(Page-level text extractions)
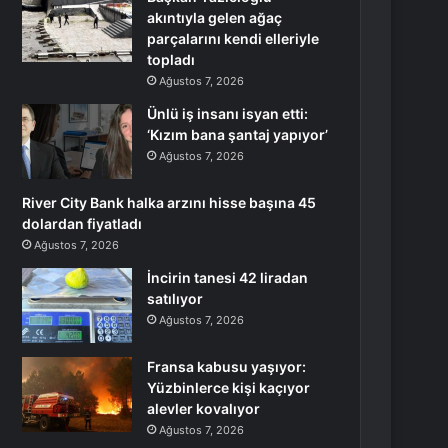
akıntıyla gelen ağaç
parçalarını kendi elleriyle
topladı
Ağustos 7, 2026
Ünlü iş insanı isyan etti:
‘Kızım bana şantaj yapıyor’
Ağustos 7, 2026
River City Bank halka arzını hisse başına 45
dolardan fiyatladı
Ağustos 7, 2026
İncirin tanesi 42 liradan
satılıyor
Ağustos 7, 2026
Fransa kabusu yaşıyor:
Yüzbinlerce kişi kaçıyor
alevler kovalıyor
Ağustos 7, 2026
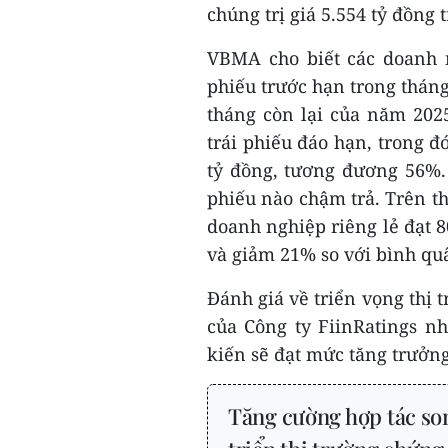
chúng trị giá 5.554 tỷ đồng 
VBMA cho biết các doanh n
phiếu trước hạn trong thán
tháng còn lại của năm 202
trái phiếu đáo hạn, trong đ
tỷ đồng, tương đương 56%.
phiếu nào chậm trả. Trên thị
doanh nghiệp riêng lẻ đạt 8
và giảm 21% so với bình qu
Đánh giá về triển vọng thị
của Công ty FiinRatings n
kiến sẽ đạt mức tăng trưởng
Tăng cường hợp tác so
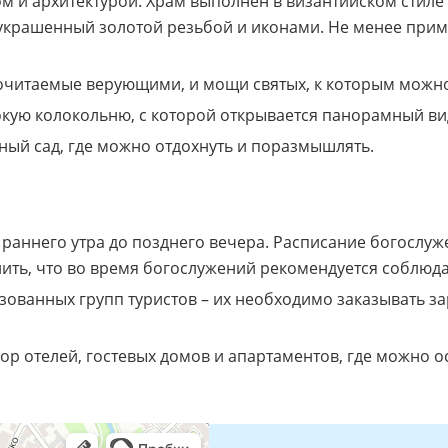
 и архитектурой. Храм выполнен в византийском стиле с
 украшенный золотой резьбой и иконами. Не менее пр
почитаемые верующими, и мощи святых, к которым можн
кую колокольню, с которой открывается панорамный вид
ый сад, где можно отдохнуть и поразмышлять.
 раннего утра до позднего вечера. Расписание богосл
нить, что во время богослужений рекомендуется соблюд
зованных групп туристов – их необходимо заказывать з
р отелей, гостевых домов и апартаментов, где можно о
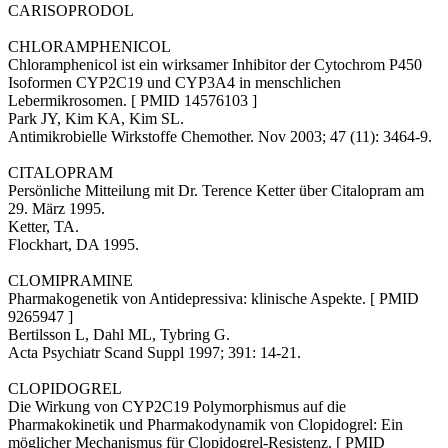
CARISOPRODOL
CHLORAMPHENICOL
Chloramphenicol ist ein wirksamer Inhibitor der Cytochrom P450
Isoformen CYP2C19 und CYP3A4 in menschlichen
Lebermikrosomen. [ PMID 14576103 ]
Park JY, Kim KA, Kim SL.
Antimikrobielle Wirkstoffe Chemother. Nov 2003; 47 (11): 3464-9.
CITALOPRAM
Persönliche Mitteilung mit Dr. Terence Ketter über Citalopram am
29. März 1995.
Ketter, TA.
Flockhart, DA 1995.
CLOMIPRAMINE
Pharmakogenetik von Antidepressiva: klinische Aspekte. [ PMID
9265947 ]
Bertilsson L, Dahl ML, Tybring G.
Acta Psychiatr Scand Suppl 1997; 391: 14-21.
CLOPIDOGREL
Die Wirkung von CYP2C19 Polymorphismus auf die
Pharmakokinetik und Pharmakodynamik von Clopidogrel: Ein
möglicher Mechanismus für Clopidogrel-Resistenz. [ PMID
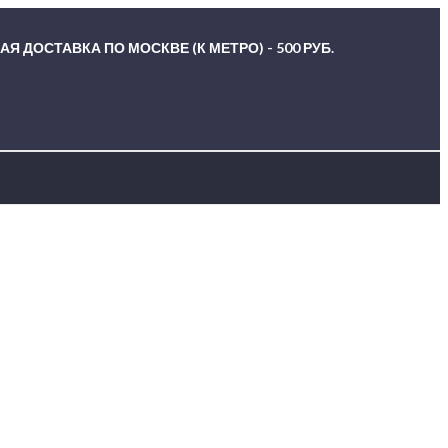
Я ДОСТАВКА ПО МОСКВЕ (К МЕТРО) - 500 РУБ.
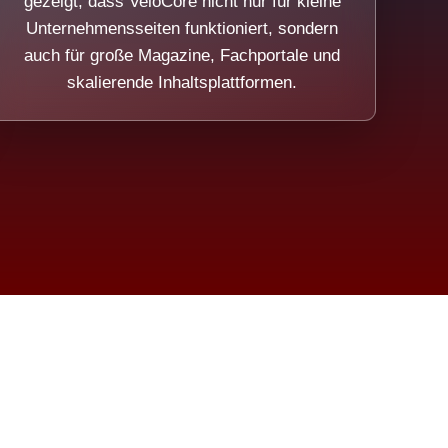
gezeigt, dass VeloCore nicht nur für kleine
Unternehmensseiten funktioniert, sondern
auch für große Magazine, Fachportale und
skalierende Inhaltsplattformen.
sweicht.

EXERCISE:
Please print the lines above word for word, starting at the one with "doanh nghiệp riêng lẻ đạt 8" and ending at the one with "Pharmakokinetik und Pharmakodynamik", both included, and without any picture.

EXERCISE OUTPUT:
doanh nghiệp riêng lẻ đạt 8
và giảm 21% so với bình qu
Đánh giá về triển vọng thị
của Công ty FiinRatings n
kiến sẽ đạt mức tăng trưởng
Tăng cường hợp tác so
 и архитектурой. Храм выполнен в византийском стиле с
 украшенный золотой резьбой и иконами. Не менее пр
почитаемые верующими, и мощи святых, к которым можн
кую колокольню, с которой открывается панорамный вид
ый сад, где можно отдохнуть и поразмышлять.
 раннего утра до позднего вечера. Расписание богосл
нить, что во время богослужений рекомендуется соблюд
зованных групп туристов – их необходимо заказывать з
р отелей, гостевых домов и апартаментов, где можно о
CARISOPRODOL
CHLORAMPHENICOL
Chloramphenicol ist ein wirksamer Inhibitor der Cytochrom P450
Isoformen CYP2C19 und CYP3A4 in menschlichen
Lebermikrosomen. [ PMID 14576103 ]
Park JY, Kim KA, Kim SL.
Antimikrobielle Wirkstoffe Chemother. Nov 2003; 47 (11): 3464-9.
CITALOPRAM
Persönliche Mitteilung mit Dr. Terence Ketter über Citalopram am
29. März 1995.
Ketter, TA.
Flockhart, DA 1995.
CLOMIPRAMINE
Pharmakogenetik von Antidepressiva: klinische Aspekte. [ PMID
9265947 ]
Bertilsson L, Dahl ML, Tybring G.
Acta Psychiatr Scand Suppl 1997; 391: 14-21.
CLOPIDOGREL
Die Wirkung von CYP2C19 Polymorphismus auf die
Pharmakokinetik und Pharmakodynamik von Clopidogrel: Ein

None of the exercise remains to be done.